*** Opening THE DATA ***

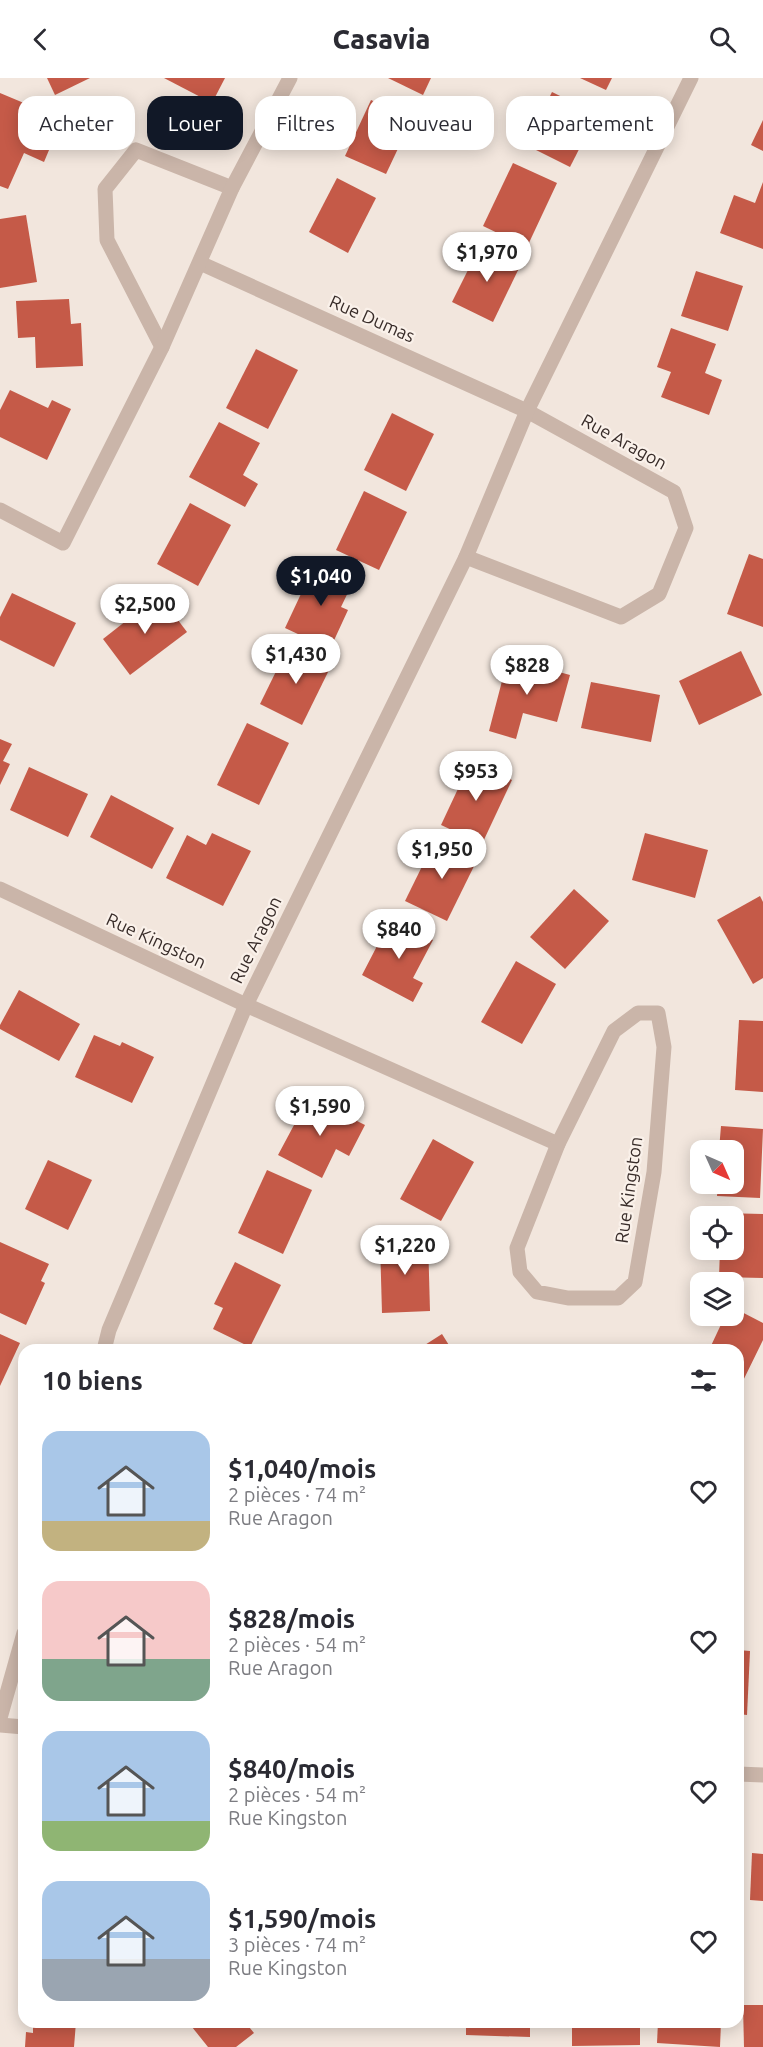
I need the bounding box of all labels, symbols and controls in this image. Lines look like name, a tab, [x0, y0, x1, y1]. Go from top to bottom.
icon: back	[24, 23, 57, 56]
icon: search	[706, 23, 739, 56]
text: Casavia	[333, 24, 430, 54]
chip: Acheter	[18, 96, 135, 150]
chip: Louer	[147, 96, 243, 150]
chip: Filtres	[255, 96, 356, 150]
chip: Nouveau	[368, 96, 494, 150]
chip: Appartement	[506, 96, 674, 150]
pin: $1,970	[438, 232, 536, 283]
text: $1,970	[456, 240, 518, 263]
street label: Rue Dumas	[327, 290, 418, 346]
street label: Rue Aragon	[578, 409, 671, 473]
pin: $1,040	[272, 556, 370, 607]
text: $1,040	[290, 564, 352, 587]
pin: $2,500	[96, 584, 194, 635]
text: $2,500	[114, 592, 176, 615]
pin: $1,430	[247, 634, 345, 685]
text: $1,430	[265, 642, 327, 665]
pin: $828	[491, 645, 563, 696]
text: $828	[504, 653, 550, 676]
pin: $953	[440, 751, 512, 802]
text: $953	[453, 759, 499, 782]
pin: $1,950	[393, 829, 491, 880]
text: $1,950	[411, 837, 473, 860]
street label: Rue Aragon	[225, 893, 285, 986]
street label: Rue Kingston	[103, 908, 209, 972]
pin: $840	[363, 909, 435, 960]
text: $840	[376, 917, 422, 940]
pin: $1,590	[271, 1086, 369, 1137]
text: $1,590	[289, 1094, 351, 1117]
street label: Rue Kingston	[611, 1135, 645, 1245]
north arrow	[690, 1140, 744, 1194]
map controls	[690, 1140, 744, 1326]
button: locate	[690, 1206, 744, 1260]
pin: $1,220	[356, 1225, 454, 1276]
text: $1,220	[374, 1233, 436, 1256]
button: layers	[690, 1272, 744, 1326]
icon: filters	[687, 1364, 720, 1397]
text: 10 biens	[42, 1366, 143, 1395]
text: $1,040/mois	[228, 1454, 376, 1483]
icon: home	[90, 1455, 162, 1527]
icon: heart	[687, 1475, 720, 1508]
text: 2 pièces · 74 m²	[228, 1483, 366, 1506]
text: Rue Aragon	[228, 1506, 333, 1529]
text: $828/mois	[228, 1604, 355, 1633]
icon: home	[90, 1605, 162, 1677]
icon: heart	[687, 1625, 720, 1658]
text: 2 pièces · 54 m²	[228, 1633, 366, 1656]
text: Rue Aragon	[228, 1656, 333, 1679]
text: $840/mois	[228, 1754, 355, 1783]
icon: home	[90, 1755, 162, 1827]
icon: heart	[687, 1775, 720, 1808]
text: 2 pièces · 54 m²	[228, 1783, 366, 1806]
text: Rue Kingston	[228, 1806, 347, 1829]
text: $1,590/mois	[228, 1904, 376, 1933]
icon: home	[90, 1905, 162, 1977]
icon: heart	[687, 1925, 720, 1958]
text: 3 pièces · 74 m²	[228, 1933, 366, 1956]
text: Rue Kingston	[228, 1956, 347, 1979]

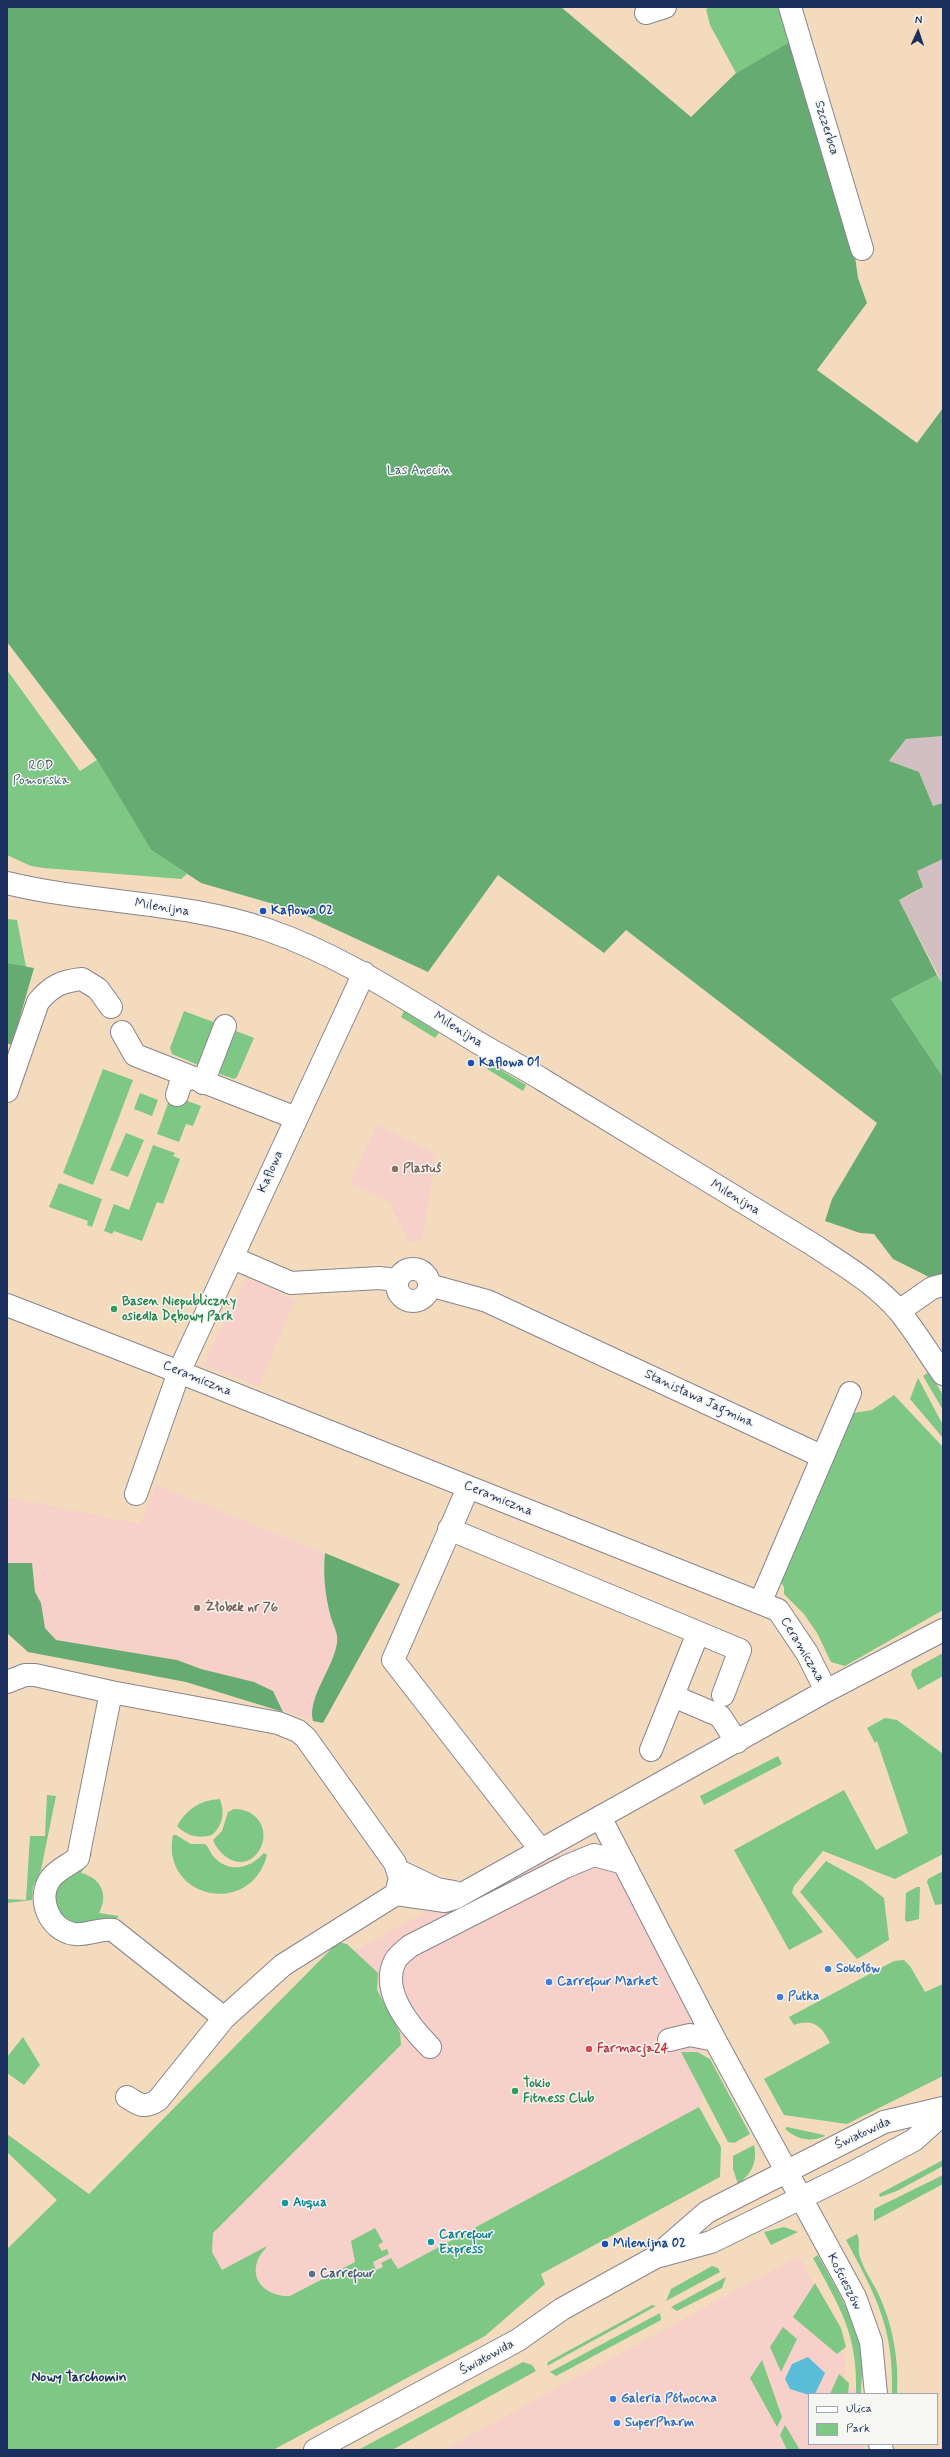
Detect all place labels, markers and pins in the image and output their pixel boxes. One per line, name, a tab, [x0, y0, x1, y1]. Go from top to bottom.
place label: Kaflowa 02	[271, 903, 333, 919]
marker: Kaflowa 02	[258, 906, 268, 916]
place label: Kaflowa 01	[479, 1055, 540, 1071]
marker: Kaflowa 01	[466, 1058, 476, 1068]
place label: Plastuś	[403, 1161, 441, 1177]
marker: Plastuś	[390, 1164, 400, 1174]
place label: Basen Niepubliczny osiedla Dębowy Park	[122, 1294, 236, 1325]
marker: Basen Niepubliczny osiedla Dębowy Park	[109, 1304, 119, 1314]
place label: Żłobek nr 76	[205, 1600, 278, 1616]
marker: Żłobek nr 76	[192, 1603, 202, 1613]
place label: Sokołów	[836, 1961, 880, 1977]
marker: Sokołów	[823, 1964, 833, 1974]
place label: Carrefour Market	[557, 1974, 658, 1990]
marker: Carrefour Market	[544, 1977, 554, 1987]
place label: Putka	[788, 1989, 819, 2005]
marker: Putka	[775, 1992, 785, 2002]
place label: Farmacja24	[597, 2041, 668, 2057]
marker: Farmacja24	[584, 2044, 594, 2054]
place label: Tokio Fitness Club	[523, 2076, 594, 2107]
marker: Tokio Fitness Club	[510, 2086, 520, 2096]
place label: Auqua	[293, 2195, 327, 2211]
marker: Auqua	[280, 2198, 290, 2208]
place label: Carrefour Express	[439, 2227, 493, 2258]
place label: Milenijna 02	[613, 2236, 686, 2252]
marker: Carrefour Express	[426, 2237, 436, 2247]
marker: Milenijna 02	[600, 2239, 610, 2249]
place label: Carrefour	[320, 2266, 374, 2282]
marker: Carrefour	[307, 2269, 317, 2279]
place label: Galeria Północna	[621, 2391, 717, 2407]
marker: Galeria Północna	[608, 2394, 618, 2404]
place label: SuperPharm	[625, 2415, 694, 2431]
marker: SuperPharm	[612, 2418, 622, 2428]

*** Closing THE DATA ***

[TASK OBJECTIVE] Retype everything in the entries above exactly. The pictures are to be omitted.

[TASK OUTPUT]
I need the bounding box of all labels, symbols and controls in this image. Lines look like name, a tab, [x0, y0, x1, y1]. Go from top to bottom.
icon: back	[24, 23, 57, 56]
icon: search	[706, 23, 739, 56]
text: Casavia	[333, 24, 430, 54]
chip: Acheter	[18, 96, 135, 150]
chip: Louer	[147, 96, 243, 150]
chip: Filtres	[255, 96, 356, 150]
chip: Nouveau	[368, 96, 494, 150]
chip: Appartement	[506, 96, 674, 150]
pin: $1,970	[438, 232, 536, 283]
text: $1,970	[456, 240, 518, 263]
street label: Rue Dumas	[327, 290, 418, 346]
street label: Rue Aragon	[578, 409, 671, 473]
pin: $1,040	[272, 556, 370, 607]
text: $1,040	[290, 564, 352, 587]
pin: $2,500	[96, 584, 194, 635]
text: $2,500	[114, 592, 176, 615]
pin: $1,430	[247, 634, 345, 685]
text: $1,430	[265, 642, 327, 665]
pin: $828	[491, 645, 563, 696]
text: $828	[504, 653, 550, 676]
pin: $953	[440, 751, 512, 802]
text: $953	[453, 759, 499, 782]
pin: $1,950	[393, 829, 491, 880]
text: $1,950	[411, 837, 473, 860]
street label: Rue Aragon	[225, 893, 285, 986]
street label: Rue Kingston	[103, 908, 209, 972]
pin: $840	[363, 909, 435, 960]
text: $840	[376, 917, 422, 940]
pin: $1,590	[271, 1086, 369, 1137]
text: $1,590	[289, 1094, 351, 1117]
street label: Rue Kingston	[611, 1135, 645, 1245]
north arrow	[690, 1140, 744, 1194]
map controls	[690, 1140, 744, 1326]
button: locate	[690, 1206, 744, 1260]
pin: $1,220	[356, 1225, 454, 1276]
text: $1,220	[374, 1233, 436, 1256]
button: layers	[690, 1272, 744, 1326]
icon: filters	[687, 1364, 720, 1397]
text: 10 biens	[42, 1366, 143, 1395]
text: $1,040/mois	[228, 1454, 376, 1483]
icon: home	[90, 1455, 162, 1527]
icon: heart	[687, 1475, 720, 1508]
text: 2 pièces · 74 m²	[228, 1483, 366, 1506]
text: Rue Aragon	[228, 1506, 333, 1529]
text: $828/mois	[228, 1604, 355, 1633]
icon: home	[90, 1605, 162, 1677]
icon: heart	[687, 1625, 720, 1658]
text: 2 pièces · 54 m²	[228, 1633, 366, 1656]
text: Rue Aragon	[228, 1656, 333, 1679]
text: $840/mois	[228, 1754, 355, 1783]
icon: home	[90, 1755, 162, 1827]
icon: heart	[687, 1775, 720, 1808]
text: 2 pièces · 54 m²	[228, 1783, 366, 1806]
text: Rue Kingston	[228, 1806, 347, 1829]
text: $1,590/mois	[228, 1904, 376, 1933]
icon: home	[90, 1905, 162, 1977]
icon: heart	[687, 1925, 720, 1958]
text: 3 pièces · 74 m²	[228, 1933, 366, 1956]
text: Rue Kingston	[228, 1956, 347, 1979]

Detect all place labels, markers and pins in the image and output their pixel boxes. One per line, name, a tab, [x0, y0, x1, y1]. Go from top to bottom.
place label: Kaflowa 02	[271, 903, 333, 919]
marker: Kaflowa 02	[258, 906, 268, 916]
place label: Kaflowa 01	[479, 1055, 540, 1071]
marker: Kaflowa 01	[466, 1058, 476, 1068]
place label: Plastuś	[403, 1161, 441, 1177]
marker: Plastuś	[390, 1164, 400, 1174]
place label: Basen Niepubliczny osiedla Dębowy Park	[122, 1294, 236, 1325]
marker: Basen Niepubliczny osiedla Dębowy Park	[109, 1304, 119, 1314]
place label: Żłobek nr 76	[205, 1600, 278, 1616]
marker: Żłobek nr 76	[192, 1603, 202, 1613]
place label: Sokołów	[836, 1961, 880, 1977]
marker: Sokołów	[823, 1964, 833, 1974]
place label: Carrefour Market	[557, 1974, 658, 1990]
marker: Carrefour Market	[544, 1977, 554, 1987]
place label: Putka	[788, 1989, 819, 2005]
marker: Putka	[775, 1992, 785, 2002]
place label: Farmacja24	[597, 2041, 668, 2057]
marker: Farmacja24	[584, 2044, 594, 2054]
place label: Tokio Fitness Club	[523, 2076, 594, 2107]
marker: Tokio Fitness Club	[510, 2086, 520, 2096]
place label: Auqua	[293, 2195, 327, 2211]
marker: Auqua	[280, 2198, 290, 2208]
place label: Carrefour Express	[439, 2227, 493, 2258]
place label: Milenijna 02	[613, 2236, 686, 2252]
marker: Carrefour Express	[426, 2237, 436, 2247]
marker: Milenijna 02	[600, 2239, 610, 2249]
place label: Carrefour	[320, 2266, 374, 2282]
marker: Carrefour	[307, 2269, 317, 2279]
place label: Galeria Północna	[621, 2391, 717, 2407]
marker: Galeria Północna	[608, 2394, 618, 2404]
place label: SuperPharm	[625, 2415, 694, 2431]
marker: SuperPharm	[612, 2418, 622, 2428]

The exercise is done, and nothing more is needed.